* TASK ITEM
Check each line below for "gangguan" and say how many have it, with no other words.

● ● ● ● ● ● ●

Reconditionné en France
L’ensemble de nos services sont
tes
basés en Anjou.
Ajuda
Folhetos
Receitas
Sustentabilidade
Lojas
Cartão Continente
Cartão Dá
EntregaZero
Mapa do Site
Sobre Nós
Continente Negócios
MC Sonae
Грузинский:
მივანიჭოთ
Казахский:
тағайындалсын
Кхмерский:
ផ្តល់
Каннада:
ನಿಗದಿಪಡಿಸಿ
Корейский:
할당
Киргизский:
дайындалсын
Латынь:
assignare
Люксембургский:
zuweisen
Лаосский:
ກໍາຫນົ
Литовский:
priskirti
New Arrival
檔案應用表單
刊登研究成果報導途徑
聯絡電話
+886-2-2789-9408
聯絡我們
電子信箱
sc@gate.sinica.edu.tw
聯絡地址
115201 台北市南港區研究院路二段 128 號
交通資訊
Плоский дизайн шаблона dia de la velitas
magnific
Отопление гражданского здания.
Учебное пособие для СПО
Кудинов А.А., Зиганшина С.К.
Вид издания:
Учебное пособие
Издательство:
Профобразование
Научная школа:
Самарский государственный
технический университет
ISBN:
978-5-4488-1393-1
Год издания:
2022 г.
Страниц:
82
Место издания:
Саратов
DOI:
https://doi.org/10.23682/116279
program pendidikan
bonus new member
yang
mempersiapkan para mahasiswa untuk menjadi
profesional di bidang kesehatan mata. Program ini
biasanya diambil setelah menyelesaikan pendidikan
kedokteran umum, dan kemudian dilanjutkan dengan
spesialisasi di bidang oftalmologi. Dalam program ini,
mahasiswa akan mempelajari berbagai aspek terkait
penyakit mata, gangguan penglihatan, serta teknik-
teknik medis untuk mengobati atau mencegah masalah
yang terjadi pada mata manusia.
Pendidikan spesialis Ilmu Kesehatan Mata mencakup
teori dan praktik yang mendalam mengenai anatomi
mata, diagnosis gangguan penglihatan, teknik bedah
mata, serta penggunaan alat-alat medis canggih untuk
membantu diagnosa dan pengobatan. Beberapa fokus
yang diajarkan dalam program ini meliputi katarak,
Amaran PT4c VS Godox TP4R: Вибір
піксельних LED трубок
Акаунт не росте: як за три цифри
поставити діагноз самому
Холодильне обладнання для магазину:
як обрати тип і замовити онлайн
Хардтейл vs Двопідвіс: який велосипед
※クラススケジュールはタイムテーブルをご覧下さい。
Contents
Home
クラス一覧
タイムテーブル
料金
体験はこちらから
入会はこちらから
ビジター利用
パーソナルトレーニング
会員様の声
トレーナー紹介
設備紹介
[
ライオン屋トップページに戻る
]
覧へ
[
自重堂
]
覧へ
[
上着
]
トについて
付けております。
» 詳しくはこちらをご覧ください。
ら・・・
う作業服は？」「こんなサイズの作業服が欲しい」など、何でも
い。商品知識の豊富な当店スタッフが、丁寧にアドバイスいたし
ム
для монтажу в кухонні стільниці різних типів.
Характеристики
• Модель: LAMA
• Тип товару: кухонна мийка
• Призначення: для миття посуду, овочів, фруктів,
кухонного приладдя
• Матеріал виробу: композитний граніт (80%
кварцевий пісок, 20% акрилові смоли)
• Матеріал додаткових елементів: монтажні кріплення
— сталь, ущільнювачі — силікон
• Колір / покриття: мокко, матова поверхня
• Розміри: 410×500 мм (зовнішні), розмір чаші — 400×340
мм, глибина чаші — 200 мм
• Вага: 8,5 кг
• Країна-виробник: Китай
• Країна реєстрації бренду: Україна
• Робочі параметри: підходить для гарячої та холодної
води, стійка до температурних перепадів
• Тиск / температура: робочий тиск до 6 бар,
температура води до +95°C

● ● ● ● ● ● ●

* SOLUTION TO THIS EXERCISE
2